++++ Testo scelto

L’opera costituisce insieme alla Rea Silvia e alla Cecilia Metella un nucleo unitario per formato, soggetti rappresentati e per destino collezionistico. Protagoniste sono tre figure femminili della storia repubblicana di Roma antica delle quali viene rappresentato un episodio che tratteggia la drammaticità del destino individuale.
Quella della Vestale Emilia è una vicenda celebre della storia di Roma che vide un clamoroso processo (113-114 a. C) a tre vestali, Emilia, Licinia, Marzia, accusate, forse ingiustamente, di aver contravvenuto agli obblighi di castità, incesta Vestalium virginum (fonti Cicerone e Plutarco). Tale processo si chiuse con la condanna a morte delle accusate. È stato sottolineato quanto il fenomeno dei processi alle vestali si sia più volte ripetuto nella storia di Roma, in momenti particolarmente gravi per la sopravvivenza dello stesso Stato e dunque abbiano sempre avuto una connotazione politica ed espiatoria, piuttosto che morale. Le vestali, soggetti del mondo pagano combattuti tra la libertà dei propri sentimenti e gli obblighi comportamentali imposti da un ruolo sociale, affascinarono poi, nella seconda metà del XVIII secolo, la nascente sensibilità romantica diventando anche il soggetto di diverse pitture esposte al Salon, e di un melodramma musicato da Gaspare Spontini (1805), poi ripreso da Beethoven e Rossini. Diversi anche i pittori italiani che si confrontarono con il tema del supplizio delle vestali, come Giuseppe Cades, Vincenzo Camuccini, Giuseppe Bossi, colpiti dagli eccessi di crudeltà che una società evoluta come quella romana aveva però saputo elaborare.

++++++++

→ **Domande di studio**
- 1) Nel testo sulla Vestale Emilia, con quale condanna si chiuse il processo alle tre vestali?
- 2) In base al testo sulla Vestale Emilia, spiega perché i processi alle vestali ebbero una connotazione politica ed espiatoria più che morale.

++++ Dati dell'esercizio

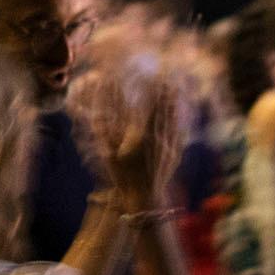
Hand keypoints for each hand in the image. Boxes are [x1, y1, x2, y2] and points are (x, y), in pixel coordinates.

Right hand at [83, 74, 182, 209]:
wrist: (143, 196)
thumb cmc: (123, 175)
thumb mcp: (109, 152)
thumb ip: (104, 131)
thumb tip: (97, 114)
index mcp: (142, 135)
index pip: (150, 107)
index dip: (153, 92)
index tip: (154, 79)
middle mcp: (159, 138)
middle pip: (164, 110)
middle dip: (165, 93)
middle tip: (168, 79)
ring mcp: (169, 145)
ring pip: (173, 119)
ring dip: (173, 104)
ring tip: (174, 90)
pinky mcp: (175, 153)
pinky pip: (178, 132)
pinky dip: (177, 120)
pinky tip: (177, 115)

++++++++
++++ Dati dell'esercizio

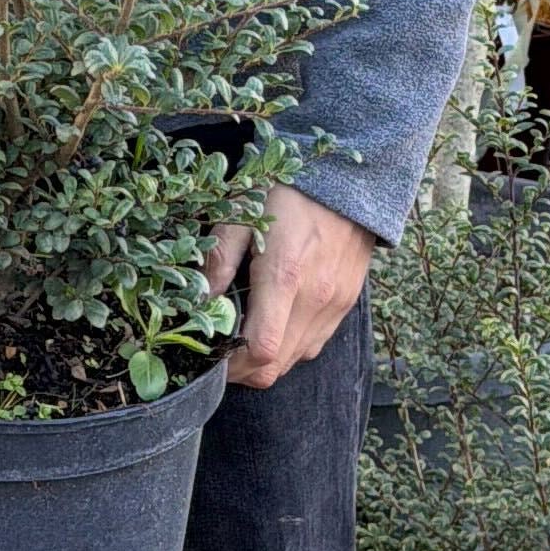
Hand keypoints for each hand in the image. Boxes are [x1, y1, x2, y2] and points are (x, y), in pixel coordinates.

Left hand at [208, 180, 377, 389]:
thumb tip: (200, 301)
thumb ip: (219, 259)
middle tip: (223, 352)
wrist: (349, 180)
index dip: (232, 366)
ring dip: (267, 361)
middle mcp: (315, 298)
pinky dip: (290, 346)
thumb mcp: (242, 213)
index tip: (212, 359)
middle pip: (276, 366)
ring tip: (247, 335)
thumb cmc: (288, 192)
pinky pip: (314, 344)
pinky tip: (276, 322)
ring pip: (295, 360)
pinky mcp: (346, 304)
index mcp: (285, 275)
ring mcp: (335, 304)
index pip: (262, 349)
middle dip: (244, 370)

++++++++

→ **Esercizi svolti**
- 1) Il processo si chiuse con la condanna a morte delle accusate.

- 2) I processi alle vestali si ripeterono più volte nella storia di Roma in momenti particolarmente gravi per la sopravvivenza dello Stato. Per questo ebbero sempre una connotazione politica ed espiatoria, piuttosto che morale.